My mother had a lot of very nice antiques, as well as a lot of crap labeled “made in China”. While she collected many things for herself, she always felt that the valuables would be passed-down to me and my sister, so that we would have pieces of our family history, and possibly valuable antiques. As a result, instead of living in an un-cluttered house with only the nicest things around her, she was more of a pack-rat, with semi-valuable, but relatively meaningless stuff to navigate when doing things like socializing with friends.

And she would have been saddened by the outcome… my sister and I are well-established in our own homes, so we don’t need (or have room for) extra stuff. And, to get the value out of each item takes time, which neither of us had. As a result, we had an estate sale which resulted in us getting maybe 20% of the actual value of the items, not a lot of money at all, and certainly not worth the years of collecting and storing.
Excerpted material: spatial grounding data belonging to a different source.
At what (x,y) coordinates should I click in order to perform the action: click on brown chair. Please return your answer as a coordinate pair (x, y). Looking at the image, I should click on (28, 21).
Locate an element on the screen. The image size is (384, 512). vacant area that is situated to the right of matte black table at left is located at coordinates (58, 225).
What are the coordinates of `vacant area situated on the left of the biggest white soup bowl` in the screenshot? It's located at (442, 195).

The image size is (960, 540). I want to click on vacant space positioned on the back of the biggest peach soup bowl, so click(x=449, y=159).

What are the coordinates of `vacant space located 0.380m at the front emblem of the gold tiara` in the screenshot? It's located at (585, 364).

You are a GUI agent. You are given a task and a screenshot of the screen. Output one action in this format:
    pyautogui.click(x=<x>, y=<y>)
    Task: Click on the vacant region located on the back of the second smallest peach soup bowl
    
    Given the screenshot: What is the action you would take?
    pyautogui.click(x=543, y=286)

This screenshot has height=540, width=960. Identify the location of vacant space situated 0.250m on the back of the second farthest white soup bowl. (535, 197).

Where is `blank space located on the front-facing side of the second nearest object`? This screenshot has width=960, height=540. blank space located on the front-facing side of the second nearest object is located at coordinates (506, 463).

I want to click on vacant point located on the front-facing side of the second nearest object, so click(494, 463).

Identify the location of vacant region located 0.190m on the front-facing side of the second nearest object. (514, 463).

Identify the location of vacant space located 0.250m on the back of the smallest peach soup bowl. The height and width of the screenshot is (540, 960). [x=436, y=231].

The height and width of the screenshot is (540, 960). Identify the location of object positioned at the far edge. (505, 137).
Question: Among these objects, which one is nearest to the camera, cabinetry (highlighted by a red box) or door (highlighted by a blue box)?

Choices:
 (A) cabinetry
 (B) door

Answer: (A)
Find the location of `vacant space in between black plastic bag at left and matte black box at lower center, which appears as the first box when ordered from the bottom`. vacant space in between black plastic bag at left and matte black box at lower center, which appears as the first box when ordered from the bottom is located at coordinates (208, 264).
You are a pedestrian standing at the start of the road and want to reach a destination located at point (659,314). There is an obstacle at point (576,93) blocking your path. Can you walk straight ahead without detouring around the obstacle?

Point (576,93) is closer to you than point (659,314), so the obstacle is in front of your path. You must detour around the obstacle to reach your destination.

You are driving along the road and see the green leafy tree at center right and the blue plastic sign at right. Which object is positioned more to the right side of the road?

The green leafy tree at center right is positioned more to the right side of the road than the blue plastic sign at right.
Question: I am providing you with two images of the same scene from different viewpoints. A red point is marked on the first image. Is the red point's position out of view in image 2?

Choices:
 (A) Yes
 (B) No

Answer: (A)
And, the whole process of dealing with the possessions was hard, both physically going through everything, and emotionally draining knowing how much these possessions meant to my mother, and how they would all be going to strangers at fire-sale prices.

As I get older and as my kids get more established on their own, I hope to continually reduce the material things, only passing along the few items that are truly special.

Quality, not Quantity

How one lives and ends their life is deeply personal, and I am not suggesting that my perspective is appropriate for anybody else. To put it another way, I respect any opposing views.
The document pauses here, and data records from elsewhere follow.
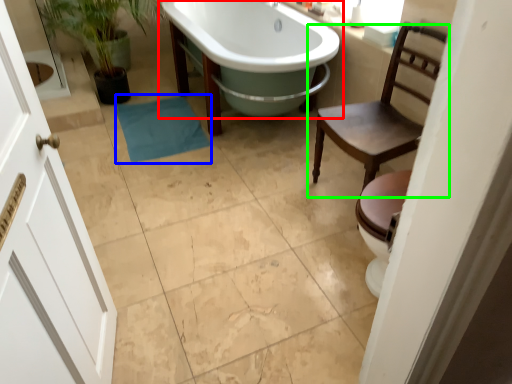
Question: Which object is positioned closest to bathtub (highlighted by a red box)? Select from bath towel (highlighted by a blue box) and chair (highlighted by a green box).

Choices:
 (A) bath towel
 (B) chair

Answer: (A)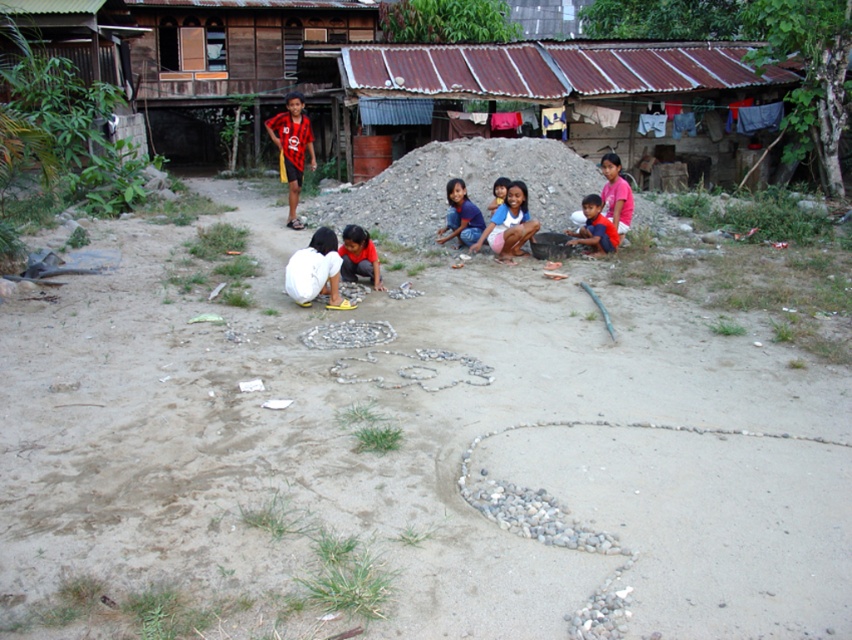
Looking at this image, you are a photographer trying to capture a photo of the brown sandy dirt field at center and the pink cotton shorts at center. Which object should you focus on first if you want both to be in sharp focus?

→ You should focus on the brown sandy dirt field at center first because it is closer to the camera than the pink cotton shorts at center. By focusing on the closer object, the background object will also be in focus due to the depth of field.

You are a photographer trying to capture a wide shot of the brown sandy dirt field at center and the pink cotton shorts at center. Given that the field is narrower than the shorts, which object should you position closer to the camera to ensure both fit in the frame?

Since the brown sandy dirt field at center is narrower than the pink cotton shorts at center, you should position the pink cotton shorts at center closer to the camera. This way, its smaller apparent size will better match the width of the brown sandy dirt field at center, allowing both to fit within the frame.

Looking at this image, you are a photographer trying to capture both the point at (596, 248) and the point at (502, 186) in a single shot. Based on their positions, which point will appear closer to the camera in the photo?

Point (596, 248) will appear closer to the camera in the photo because it is further to the camera than point (502, 186).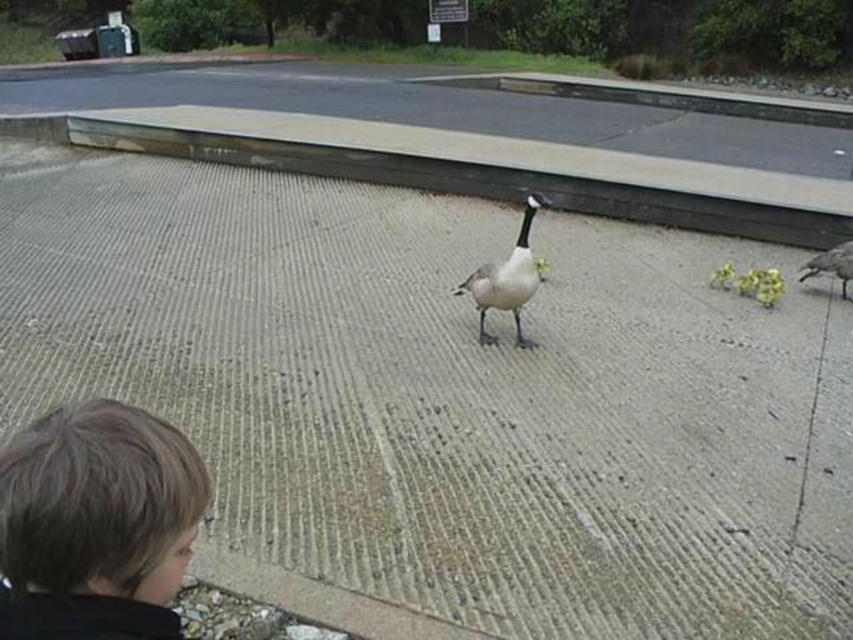
Question: Considering the real-world distances, which object is closest to the gray matte goose at right?

Choices:
 (A) white matte duck at center
 (B) gray concrete curb at center
 (C) brown hair at lower left

Answer: (B)

Question: Among these objects, which one is farthest from the camera?

Choices:
 (A) brown hair at lower left
 (B) gray concrete curb at center
 (C) white matte duck at center

Answer: (B)

Question: Is gray concrete curb at center below gray matte goose at right?

Choices:
 (A) yes
 (B) no

Answer: (B)

Question: Is gray concrete curb at center smaller than white matte duck at center?

Choices:
 (A) yes
 (B) no

Answer: (A)

Question: Which of the following is the closest to the observer?

Choices:
 (A) gray matte goose at right
 (B) gray concrete curb at center
 (C) white matte duck at center
 (D) brown hair at lower left

Answer: (D)

Question: Is gray concrete curb at center wider than gray matte goose at right?

Choices:
 (A) no
 (B) yes

Answer: (A)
My mother, while in poor physical health, maintained a sharp mind, and would love to socialize and talk about her grandchildren. In the last two weeks of her life she suffered from an issue that made her disconnected, unable to communicate, and unaware of her surroundings. I consider it fortunate that she passed so quickly after this transition… while physically present, she wasn’t the person I had known, it was only her body. My mother was already gone.

As a result of both spending time with my mother and, through the environments she was in, witnessing many others in their final time, I reaffirmed that I want to make sure that my time is spent experiencing all the things. Simply extending my life isn’t important. The concept of death is scary, but the reality of fighting death only for the purpose of existing looks worse.
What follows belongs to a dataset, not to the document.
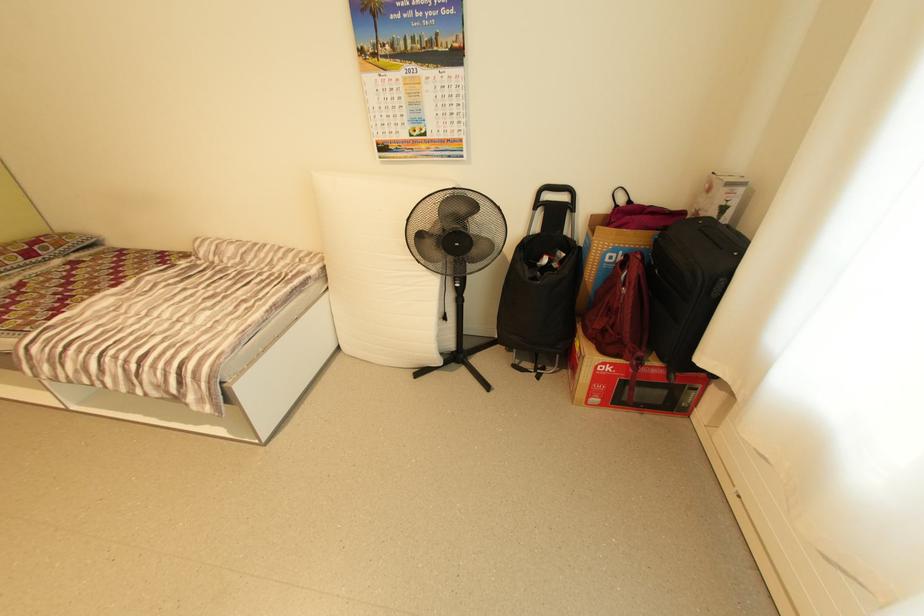
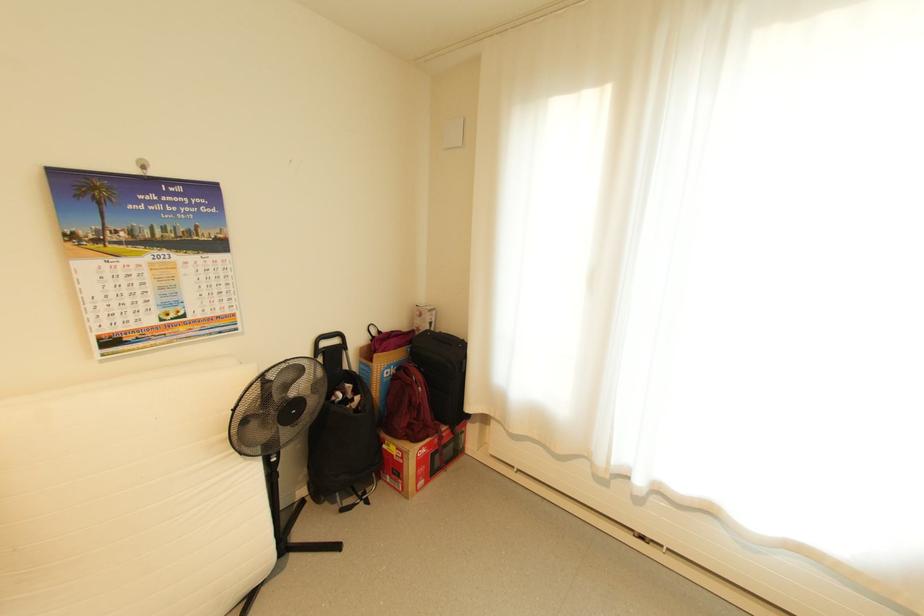
Where in the second image is the point corresponding to (710,215) from the first image?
The most obvious way to have quality of life in later years is to take care of yourself now. As I met people that were 75 years old and confined to a wheelchair, I also had a friend tell me about her father that is 75 and bikes ten miles every day. Of course there are a lot of factors that play into quality of life, but being fit today is the best way to be fit later in life, and mobility later in life makes a huge difference in the options available to you. Eat less, exercise more. I don’t want to spend my days confined to a bed and pass peacefully in the night, I would rather be backpacking, running our my body’s warranty, and experiencing the beauty of nature until nature decides it’s time to recycle me.

 

* I recently found my biological parents, both living.

 

 

2 Replies to “Death: A Few Notes to Self”

  1. Well said Brett.
    Your mom was a caring, giving person, and I am one of those who knew her and called her my friend.
    Lots, and lots of stories can be told of our times spent with the Russian exchange program. Some are funny others were learning experiences but all memories I shall never forget. My house is full of many items made there and my adult children’s too. Interesting how when I see them I can have flash backs of where I was. They are still just material items, it was the people met that made those memories. All wonderful times I experencients in my life time of memories.